### TASK TO CARRY OUT:
Read the data below line by line and copy each one with "high" in it.

(Rendered images with source text)

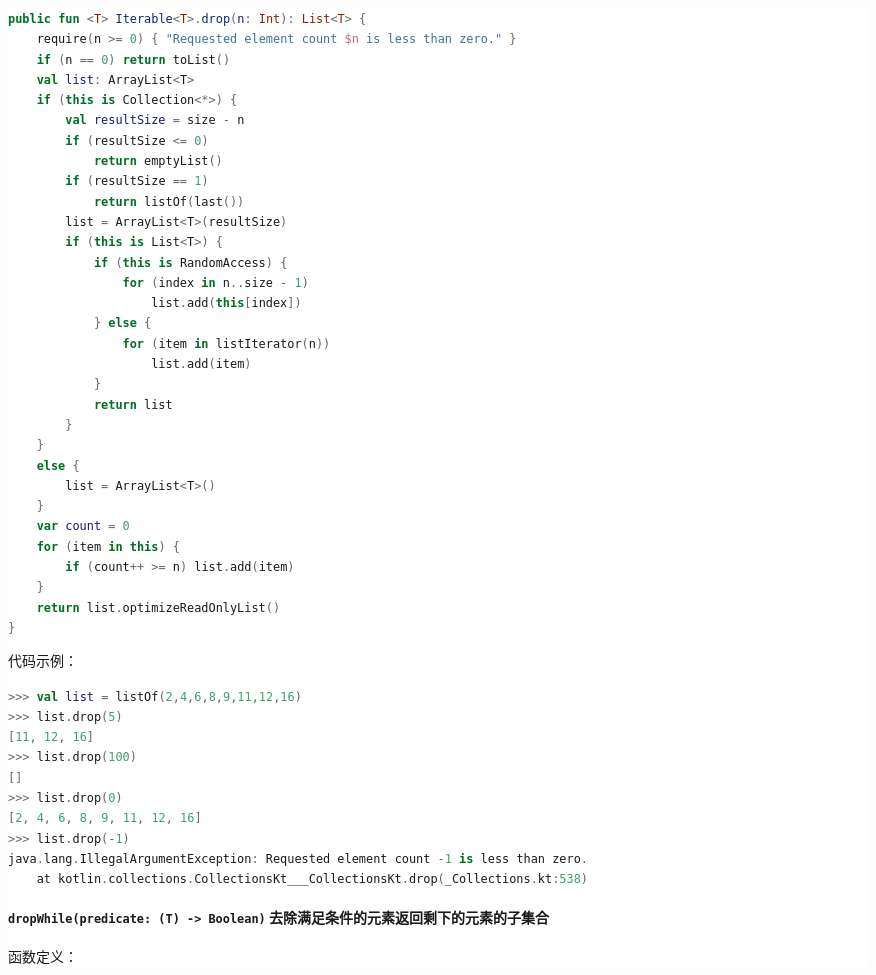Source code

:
 ```kotlin
public fun <T> Iterable<T>.drop(n: Int): List<T> {
    require(n >= 0) { "Requested element count $n is less than zero." }
    if (n == 0) return toList()
    val list: ArrayList<T>
    if (this is Collection<*>) {
        val resultSize = size - n
        if (resultSize <= 0)
            return emptyList()
        if (resultSize == 1)
            return listOf(last())
        list = ArrayList<T>(resultSize)
        if (this is List<T>) {
            if (this is RandomAccess) {
                for (index in n..size - 1)
                    list.add(this[index])
            } else {
                for (item in listIterator(n))
                    list.add(item)
            }
            return list
        }
    }
    else {
        list = ArrayList<T>()
    }
    var count = 0
    for (item in this) {
        if (count++ >= n) list.add(item)
    }
    return list.optimizeReadOnlyList()
}
```

代码示例：

```kotlin
>>> val list = listOf(2,4,6,8,9,11,12,16)
>>> list.drop(5)
[11, 12, 16]
>>> list.drop(100)
[]
>>> list.drop(0)
[2, 4, 6, 8, 9, 11, 12, 16]
>>> list.drop(-1)
java.lang.IllegalArgumentException: Requested element count -1 is less than zero.
    at kotlin.collections.CollectionsKt___CollectionsKt.drop(_Collections.kt:538)
```

#### `dropWhile(predicate: (T) -> Boolean)` 去除满足条件的元素返回剩下的元素的子集合

函数定义：
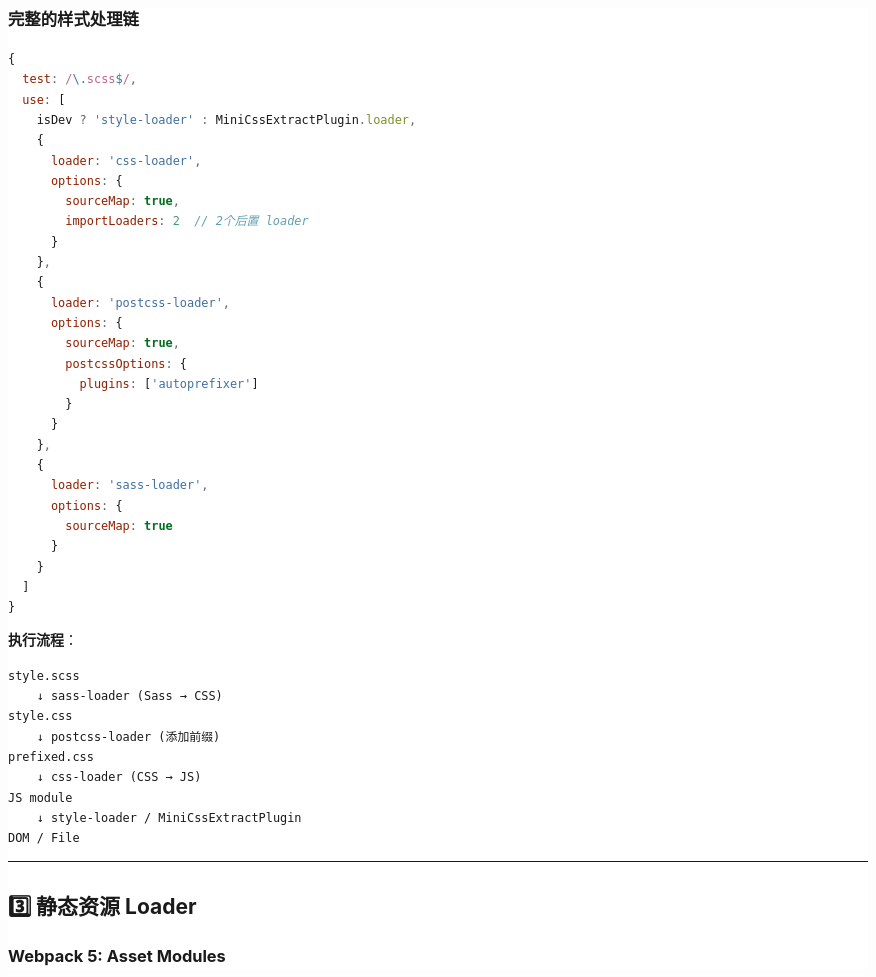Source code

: 
### 完整的样式处理链

```javascript
{
  test: /\.scss$/,
  use: [
    isDev ? 'style-loader' : MiniCssExtractPlugin.loader,
    {
      loader: 'css-loader',
      options: {
        sourceMap: true,
        importLoaders: 2  // 2个后置 loader
      }
    },
    {
      loader: 'postcss-loader',
      options: {
        sourceMap: true,
        postcssOptions: {
          plugins: ['autoprefixer']
        }
      }
    },
    {
      loader: 'sass-loader',
      options: {
        sourceMap: true
      }
    }
  ]
}
```

**执行流程**：
```
style.scss
    ↓ sass-loader (Sass → CSS)
style.css
    ↓ postcss-loader (添加前缀)
prefixed.css
    ↓ css-loader (CSS → JS)
JS module
    ↓ style-loader / MiniCssExtractPlugin
DOM / File
```

---

## 3️⃣ 静态资源 Loader

### Webpack 5: Asset Modules
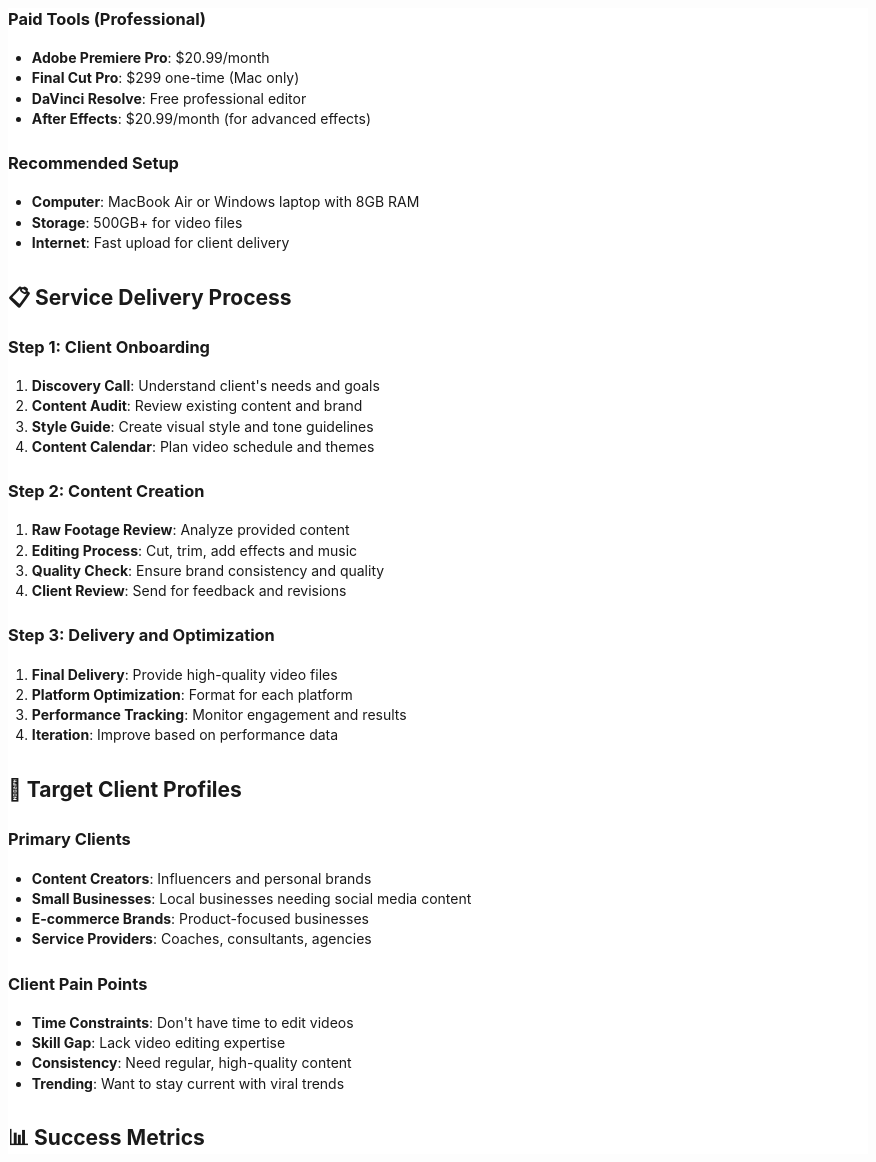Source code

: ### Paid Tools (Professional)
- **Adobe Premiere Pro**: $20.99/month
- **Final Cut Pro**: $299 one-time (Mac only)
- **DaVinci Resolve**: Free professional editor
- **After Effects**: $20.99/month (for advanced effects)

### Recommended Setup
- **Computer**: MacBook Air or Windows laptop with 8GB RAM
- **Storage**: 500GB+ for video files
- **Internet**: Fast upload for client delivery

## 📋 Service Delivery Process

### Step 1: Client Onboarding
1. **Discovery Call**: Understand client's needs and goals
2. **Content Audit**: Review existing content and brand
3. **Style Guide**: Create visual style and tone guidelines
4. **Content Calendar**: Plan video schedule and themes

### Step 2: Content Creation
1. **Raw Footage Review**: Analyze provided content
2. **Editing Process**: Cut, trim, add effects and music
3. **Quality Check**: Ensure brand consistency and quality
4. **Client Review**: Send for feedback and revisions

### Step 3: Delivery and Optimization
1. **Final Delivery**: Provide high-quality video files
2. **Platform Optimization**: Format for each platform
3. **Performance Tracking**: Monitor engagement and results
4. **Iteration**: Improve based on performance data

## 🎯 Target Client Profiles

### Primary Clients
- **Content Creators**: Influencers and personal brands
- **Small Businesses**: Local businesses needing social media content
- **E-commerce Brands**: Product-focused businesses
- **Service Providers**: Coaches, consultants, agencies

### Client Pain Points
- **Time Constraints**: Don't have time to edit videos
- **Skill Gap**: Lack video editing expertise
- **Consistency**: Need regular, high-quality content
- **Trending**: Want to stay current with viral trends

## 📊 Success Metrics
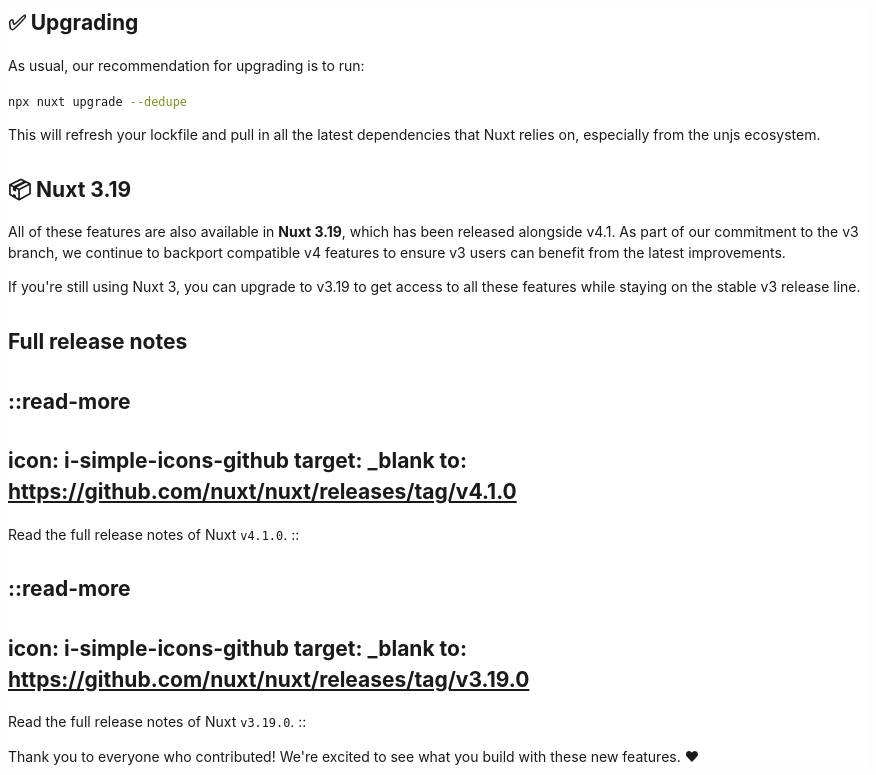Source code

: ## ✅ Upgrading

As usual, our recommendation for upgrading is to run:

```sh
npx nuxt upgrade --dedupe
```

This will refresh your lockfile and pull in all the latest dependencies that Nuxt relies on, especially from the unjs ecosystem.

## 📦 Nuxt 3.19

All of these features are also available in **Nuxt 3.19**, which has been released alongside v4.1. As part of our commitment to the v3 branch, we continue to backport compatible v4 features to ensure v3 users can benefit from the latest improvements.

If you're still using Nuxt 3, you can upgrade to v3.19 to get access to all these features while staying on the stable v3 release line.

## Full release notes

::read-more
---
icon: i-simple-icons-github
target: _blank
to: https://github.com/nuxt/nuxt/releases/tag/v4.1.0
---
Read the full release notes of Nuxt `v4.1.0`.
::

::read-more
---
icon: i-simple-icons-github
target: _blank
to: https://github.com/nuxt/nuxt/releases/tag/v3.19.0
---
Read the full release notes of Nuxt `v3.19.0`.
::

Thank you to everyone who contributed! We're excited to see what you build with these new features. ❤️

### RESULT OF THE EXERCISE:
1. **Final Delivery**: Provide high-quality video files
- **Consistency**: Need regular, high-quality content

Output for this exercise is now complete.